La aromatización se percibe como si fuera el sudor de algunas plantas, y se parece al suave el aroma de las almendras. Es un mundo fascinante de olores y aromas puro. El viento en las tardes asoma y en las mañanas arrecia y el sol cuando sale al amanecer es reconfortable, a medio día agobiante y hasta el crepúsculo soportable. El trinar de los pájaros que anidan sobre los árboles con los primeros rayos del sol alivian el alma; un sonido que encandila los despertares.

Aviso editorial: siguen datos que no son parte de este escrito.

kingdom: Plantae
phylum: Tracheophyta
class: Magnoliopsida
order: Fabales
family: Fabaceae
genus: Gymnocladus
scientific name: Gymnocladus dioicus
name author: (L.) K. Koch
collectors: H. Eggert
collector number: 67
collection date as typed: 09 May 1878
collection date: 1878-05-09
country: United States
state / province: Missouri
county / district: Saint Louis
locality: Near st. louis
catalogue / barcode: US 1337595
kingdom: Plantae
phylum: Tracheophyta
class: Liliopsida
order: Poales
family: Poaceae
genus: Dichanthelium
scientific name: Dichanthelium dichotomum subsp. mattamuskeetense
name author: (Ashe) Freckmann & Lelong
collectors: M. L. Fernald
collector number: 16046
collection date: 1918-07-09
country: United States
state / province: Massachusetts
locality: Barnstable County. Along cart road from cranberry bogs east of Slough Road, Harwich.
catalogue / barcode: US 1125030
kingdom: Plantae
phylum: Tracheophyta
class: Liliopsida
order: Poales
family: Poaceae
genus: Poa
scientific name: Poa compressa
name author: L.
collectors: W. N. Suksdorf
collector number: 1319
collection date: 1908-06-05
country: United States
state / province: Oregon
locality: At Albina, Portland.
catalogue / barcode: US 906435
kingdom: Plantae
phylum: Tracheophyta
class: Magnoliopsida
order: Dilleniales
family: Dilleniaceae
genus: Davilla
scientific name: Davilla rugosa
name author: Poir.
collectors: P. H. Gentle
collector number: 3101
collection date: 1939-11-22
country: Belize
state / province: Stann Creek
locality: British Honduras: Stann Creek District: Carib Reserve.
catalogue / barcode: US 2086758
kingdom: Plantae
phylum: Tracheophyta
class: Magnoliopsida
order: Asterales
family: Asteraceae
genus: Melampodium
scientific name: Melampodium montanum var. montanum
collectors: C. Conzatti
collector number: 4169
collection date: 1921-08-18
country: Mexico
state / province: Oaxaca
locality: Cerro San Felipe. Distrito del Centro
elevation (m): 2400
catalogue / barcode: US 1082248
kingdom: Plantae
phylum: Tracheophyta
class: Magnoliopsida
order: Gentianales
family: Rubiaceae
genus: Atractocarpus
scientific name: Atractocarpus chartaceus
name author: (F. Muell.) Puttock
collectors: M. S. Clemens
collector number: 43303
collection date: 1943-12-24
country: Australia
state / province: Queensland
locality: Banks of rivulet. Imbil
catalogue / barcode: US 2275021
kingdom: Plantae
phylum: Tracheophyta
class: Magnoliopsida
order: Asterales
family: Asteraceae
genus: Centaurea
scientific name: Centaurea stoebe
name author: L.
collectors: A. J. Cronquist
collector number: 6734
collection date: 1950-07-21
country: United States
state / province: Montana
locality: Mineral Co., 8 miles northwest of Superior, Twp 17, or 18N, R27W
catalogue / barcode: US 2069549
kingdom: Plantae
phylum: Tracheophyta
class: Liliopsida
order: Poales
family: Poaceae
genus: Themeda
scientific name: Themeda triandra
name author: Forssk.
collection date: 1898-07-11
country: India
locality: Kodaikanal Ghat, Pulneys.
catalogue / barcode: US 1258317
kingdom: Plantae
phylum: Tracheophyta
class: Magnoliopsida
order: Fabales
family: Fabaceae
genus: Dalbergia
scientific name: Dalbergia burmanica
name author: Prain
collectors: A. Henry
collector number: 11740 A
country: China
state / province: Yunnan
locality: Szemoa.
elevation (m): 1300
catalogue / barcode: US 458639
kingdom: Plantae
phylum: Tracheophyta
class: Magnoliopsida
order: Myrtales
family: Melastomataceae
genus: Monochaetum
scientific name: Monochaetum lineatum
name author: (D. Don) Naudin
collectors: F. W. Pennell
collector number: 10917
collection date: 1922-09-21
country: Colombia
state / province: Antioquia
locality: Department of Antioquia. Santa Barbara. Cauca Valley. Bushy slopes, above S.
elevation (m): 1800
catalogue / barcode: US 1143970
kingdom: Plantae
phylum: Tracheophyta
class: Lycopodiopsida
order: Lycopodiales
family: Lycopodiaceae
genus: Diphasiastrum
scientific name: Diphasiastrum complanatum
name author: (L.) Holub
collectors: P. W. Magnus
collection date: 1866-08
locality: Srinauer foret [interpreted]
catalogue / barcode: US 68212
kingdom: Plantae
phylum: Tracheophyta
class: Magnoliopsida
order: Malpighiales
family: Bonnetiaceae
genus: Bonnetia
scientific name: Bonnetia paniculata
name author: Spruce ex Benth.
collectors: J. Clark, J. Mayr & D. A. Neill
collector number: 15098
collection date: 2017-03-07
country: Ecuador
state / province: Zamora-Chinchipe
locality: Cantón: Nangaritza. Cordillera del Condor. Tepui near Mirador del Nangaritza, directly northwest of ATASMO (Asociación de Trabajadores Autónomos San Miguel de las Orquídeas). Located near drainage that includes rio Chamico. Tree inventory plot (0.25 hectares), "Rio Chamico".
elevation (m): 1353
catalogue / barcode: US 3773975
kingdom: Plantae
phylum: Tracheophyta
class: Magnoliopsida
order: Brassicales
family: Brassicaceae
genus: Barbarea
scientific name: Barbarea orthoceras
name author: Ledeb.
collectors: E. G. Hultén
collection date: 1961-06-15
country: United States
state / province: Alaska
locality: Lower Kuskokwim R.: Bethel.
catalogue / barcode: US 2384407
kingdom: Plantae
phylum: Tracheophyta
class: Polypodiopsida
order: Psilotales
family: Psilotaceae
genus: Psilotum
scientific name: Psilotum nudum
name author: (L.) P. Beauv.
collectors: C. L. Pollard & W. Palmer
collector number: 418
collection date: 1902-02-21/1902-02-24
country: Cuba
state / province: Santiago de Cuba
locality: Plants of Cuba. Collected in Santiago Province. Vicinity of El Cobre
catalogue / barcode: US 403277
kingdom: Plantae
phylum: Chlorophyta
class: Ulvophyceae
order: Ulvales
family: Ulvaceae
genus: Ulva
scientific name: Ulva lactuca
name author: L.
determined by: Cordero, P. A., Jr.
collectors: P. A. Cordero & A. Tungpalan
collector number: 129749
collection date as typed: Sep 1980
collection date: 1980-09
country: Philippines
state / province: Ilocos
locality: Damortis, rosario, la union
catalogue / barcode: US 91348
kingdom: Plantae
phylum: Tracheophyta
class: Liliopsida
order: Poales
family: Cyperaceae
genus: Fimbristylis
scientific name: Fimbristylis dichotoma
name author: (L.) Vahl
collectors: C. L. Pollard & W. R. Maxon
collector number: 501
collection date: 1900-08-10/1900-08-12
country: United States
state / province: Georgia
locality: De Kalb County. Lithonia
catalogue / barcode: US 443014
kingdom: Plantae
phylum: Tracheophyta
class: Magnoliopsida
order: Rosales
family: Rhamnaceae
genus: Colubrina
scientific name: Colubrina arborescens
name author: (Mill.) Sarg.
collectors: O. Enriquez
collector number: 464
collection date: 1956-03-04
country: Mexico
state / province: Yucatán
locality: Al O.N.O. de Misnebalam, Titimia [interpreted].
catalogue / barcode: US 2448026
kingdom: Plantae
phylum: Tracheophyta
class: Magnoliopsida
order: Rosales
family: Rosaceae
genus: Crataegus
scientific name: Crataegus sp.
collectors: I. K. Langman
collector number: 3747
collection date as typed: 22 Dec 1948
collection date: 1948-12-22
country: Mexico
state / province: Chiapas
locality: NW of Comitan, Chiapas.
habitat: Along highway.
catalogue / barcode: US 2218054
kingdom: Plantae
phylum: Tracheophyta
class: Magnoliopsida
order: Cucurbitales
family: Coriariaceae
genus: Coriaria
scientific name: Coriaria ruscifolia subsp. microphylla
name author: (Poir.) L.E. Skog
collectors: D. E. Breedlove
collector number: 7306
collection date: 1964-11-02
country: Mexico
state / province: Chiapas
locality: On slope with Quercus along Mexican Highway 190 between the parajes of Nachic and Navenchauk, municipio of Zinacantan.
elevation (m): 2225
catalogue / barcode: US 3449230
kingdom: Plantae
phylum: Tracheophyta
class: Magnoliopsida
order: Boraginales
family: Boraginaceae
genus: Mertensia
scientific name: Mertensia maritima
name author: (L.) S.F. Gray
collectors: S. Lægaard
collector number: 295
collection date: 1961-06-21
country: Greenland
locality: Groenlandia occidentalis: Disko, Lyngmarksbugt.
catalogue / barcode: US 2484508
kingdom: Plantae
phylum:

Al anochecer se puede oír el sonido de un búho en alguna rama de un árbol cercano; una ardilla saltar de árbol en árbol recorriendo sus ramas. Pero es un sonido y una paz sosegada que llegas a creer que el mundo es hermoso, cuando en realidad la belleza está en la montaña y el bosque, y en la urbe el mundanal ruido y la maldad de las personas. ¡Como añoro aquellos años!
Al fallecer mi padre y posteriormente mi madre, mi hermano me obligó a vender la casa; yo, jamás la hubiera vendido, pero mi padre tuvo el fallo de dejar en el testamento a mi hermano que es mayor que yo, la potestad para decidir la venta. Y a él, sólo le importaba el dinero.